The number of older workers is on the rise, but so are claims of age discrimination. The Age Discrimination in Employment Act protects workers who are 40 and older from age discrimination, but the fastest-growing group of workers is at least 65 years old. Older people in Arizona may be more likely to keep working past traditional retirement age than previous generations, but they also face hurdles in the workplace.
Employers continue to prioritize hiring millennials and to measure success by how much recruiting they can do in this age group. They may conceal their intentions by using phrases such as “fun” to describe the workplace, specifying a maximum number of years of experience desired or by saying older workers are overqualified. According to the Equal Employment Opportunity Commission, older women and minorities are more likely to file claims than in the past.
With an amendment to Title VII of the Civil Rights Act in 1991, Congress put the greater burden on employers to prove they were not discriminating against protected classes that included race, national origin, religion or sex. However, a Supreme Court case in 2009 established that this did not apply in age discrimination cases. Lawmakers are attempting for the third time to pass legislation that would extend more protection to older workers. The bipartisan bill is known as the Protecting Older Workers Against Discrimination Act.

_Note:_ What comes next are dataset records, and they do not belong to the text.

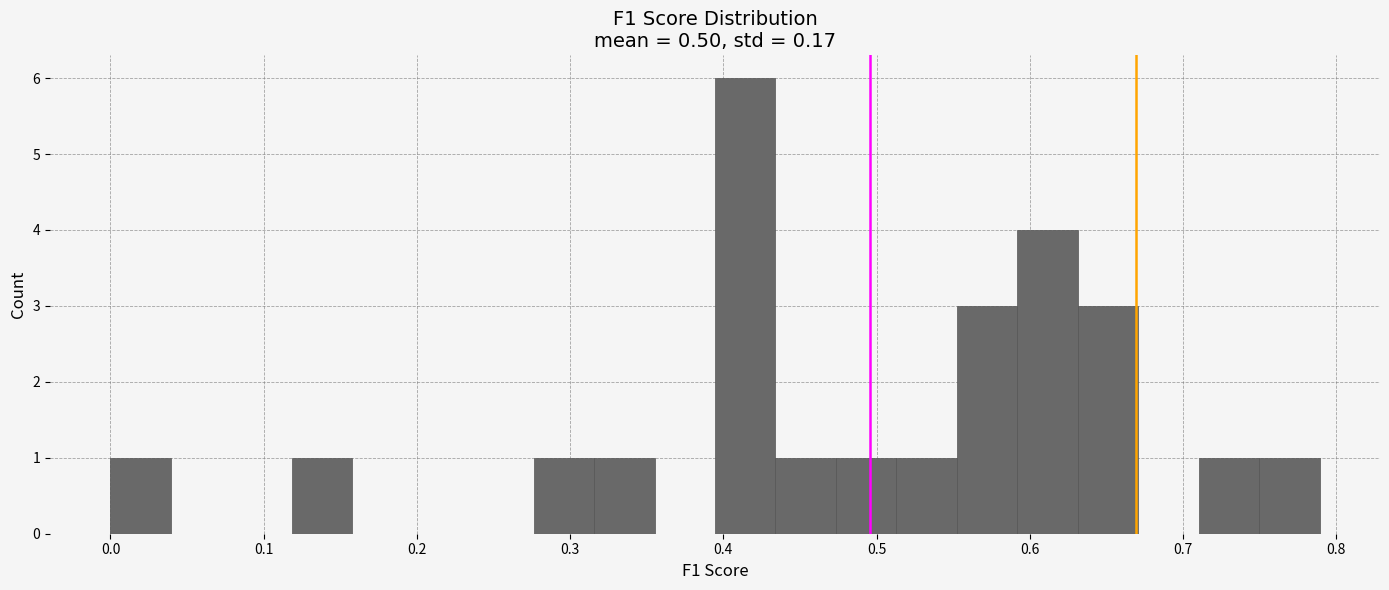

Around what value on the x-axis is the tallest bar? Give the approximate position of its centre, as read against the axis.

0.41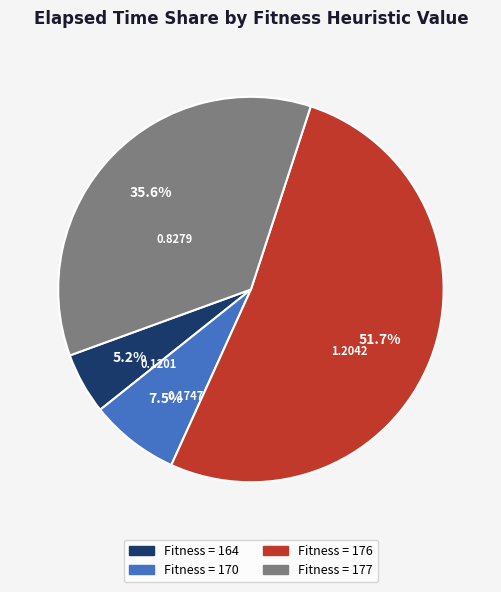

Does any single category account for the majority?

Yes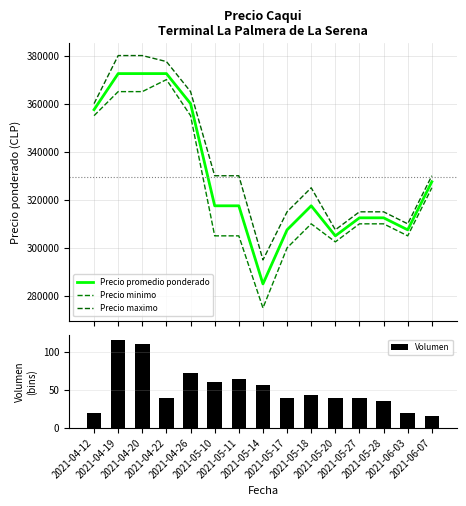

How many data points in Precio maximo are less than 330000?

7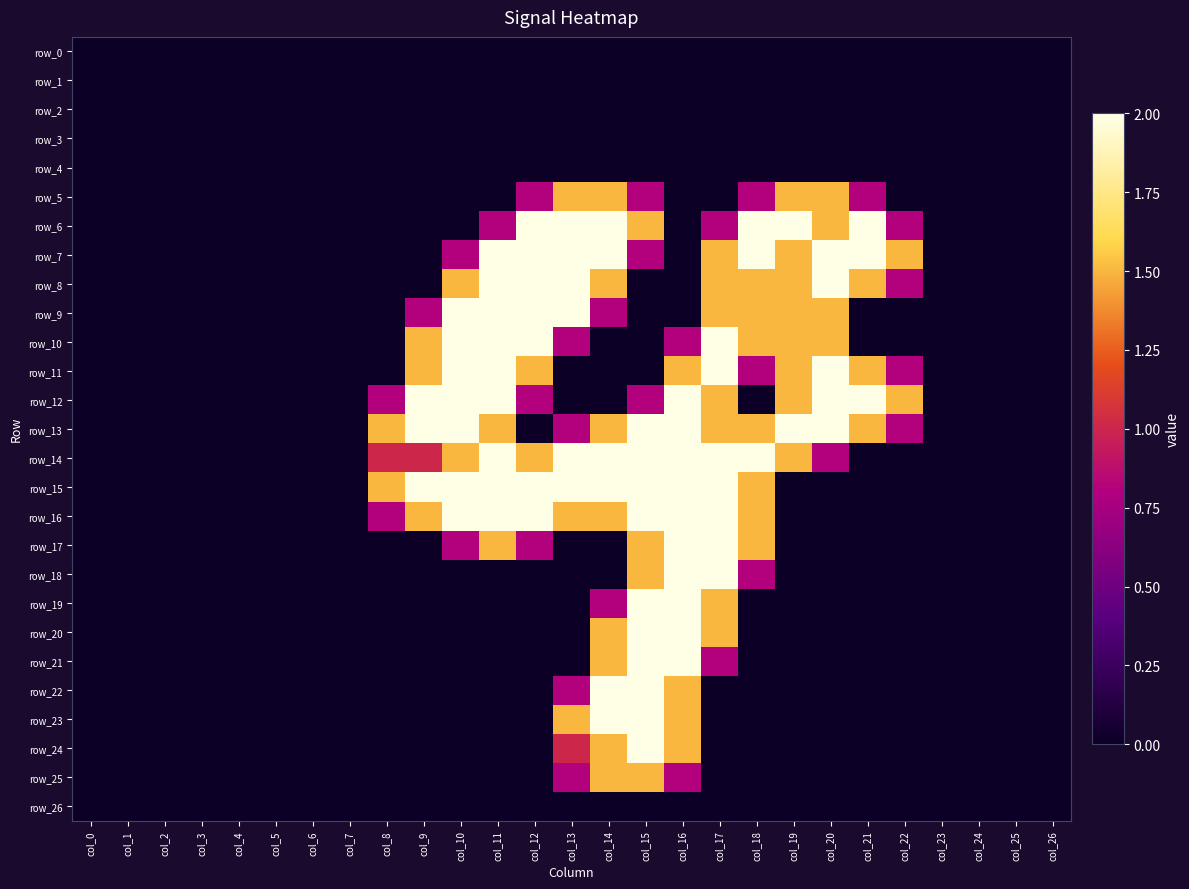

The value of row_17 at col_4 is 0.0. True or false?

True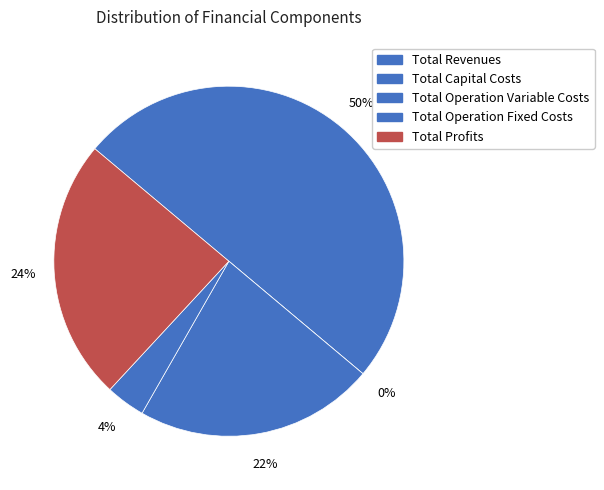

What percentage is the Total Revenues slice, to the nearest percent?

50%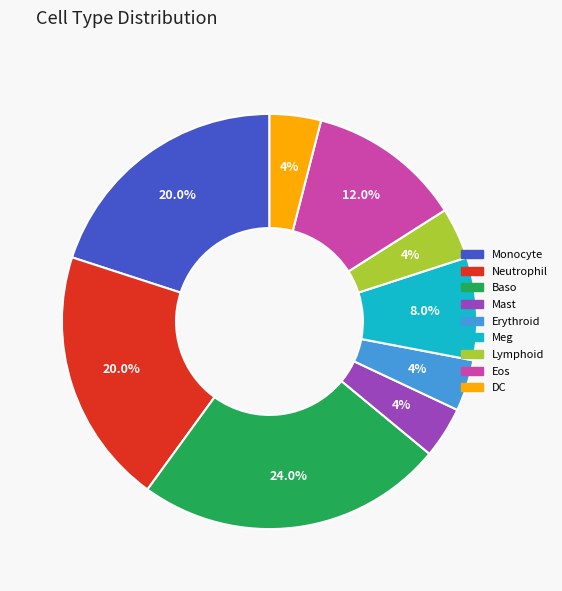

How many slices are in this pie chart?

9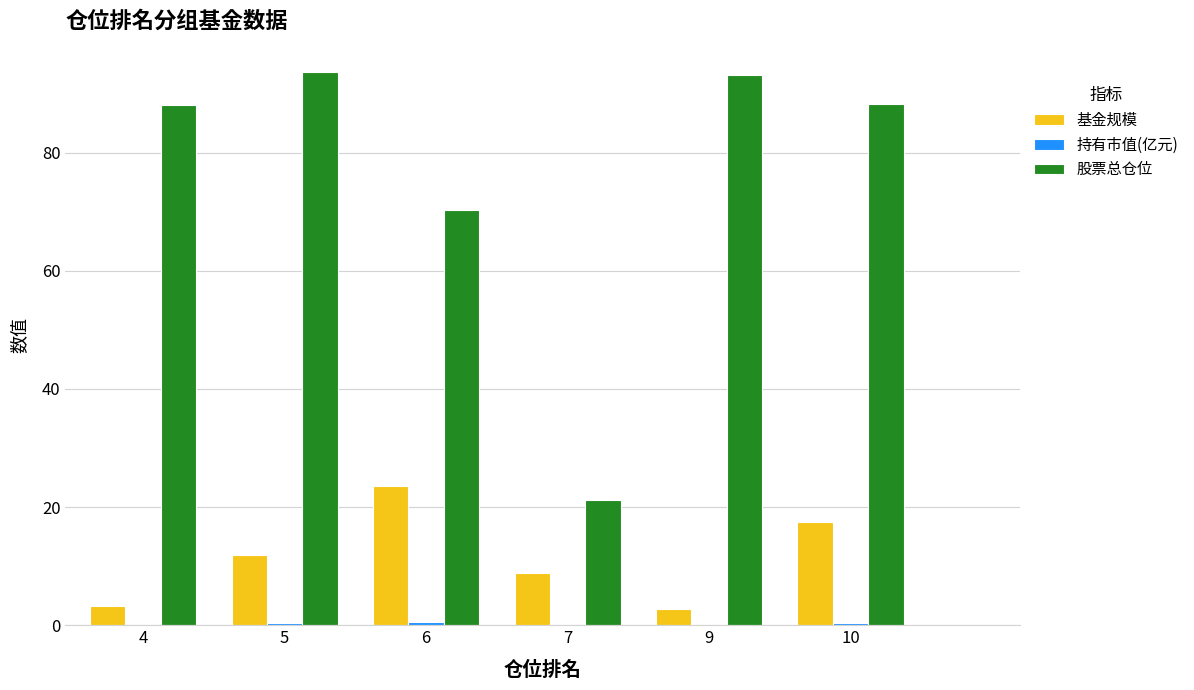

Does the chart contain stacked bars?

No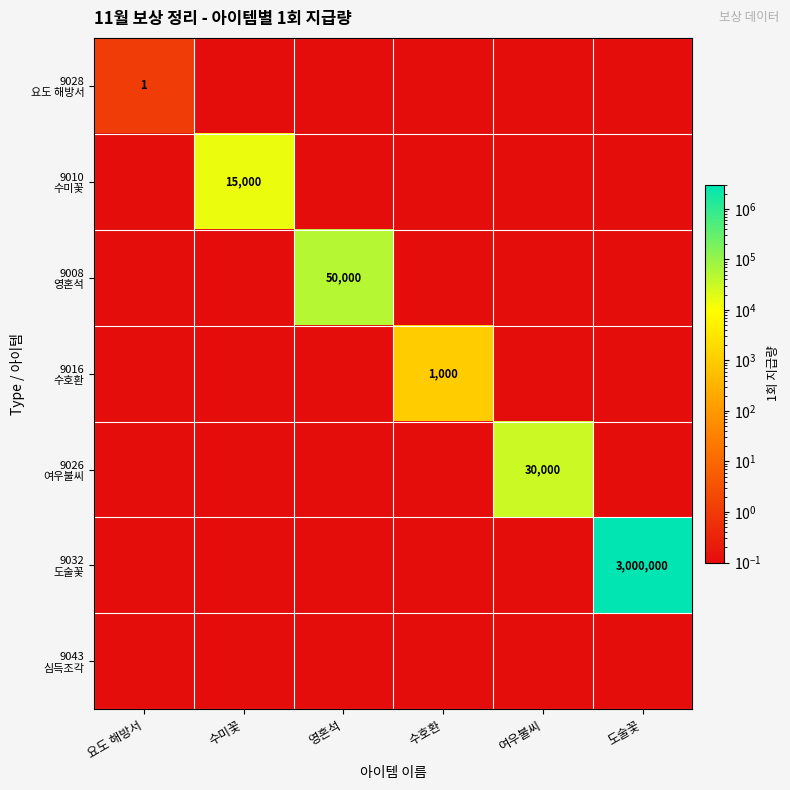

At which category does the chart reach its minimum across all series?

수미꽃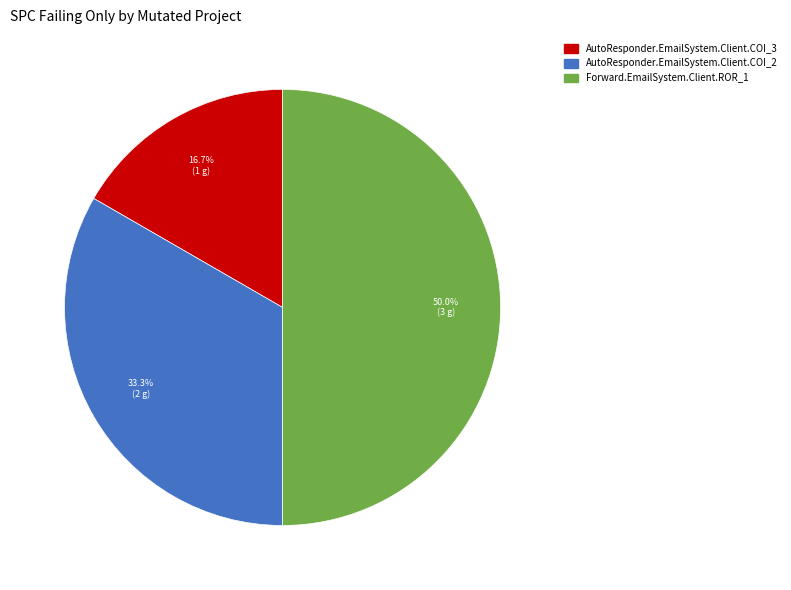

To the nearest percent, what portion does Forward.EmailSystem.Client.ROR_1 represent?

50%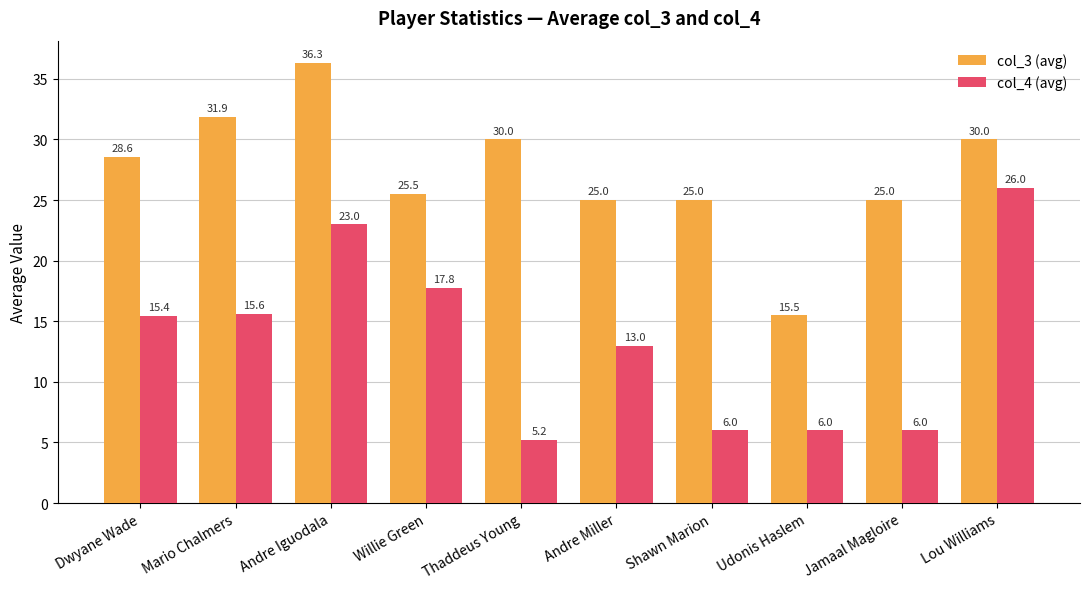

How many data points in col_4 (avg) are above 15?

5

People who are facing age discrimination on the job or any other kind of discrimination in the workplace might want to consult an attorney about their rights and how to pursue a discrimination claim. The discrimination might happen in the hiring process or during the job itself. Employers often try to claim that an employee who was disciplined or fired for discriminatory reasons actually had performance issues, or they may introduce requirements that are difficult for older workers to fulfill.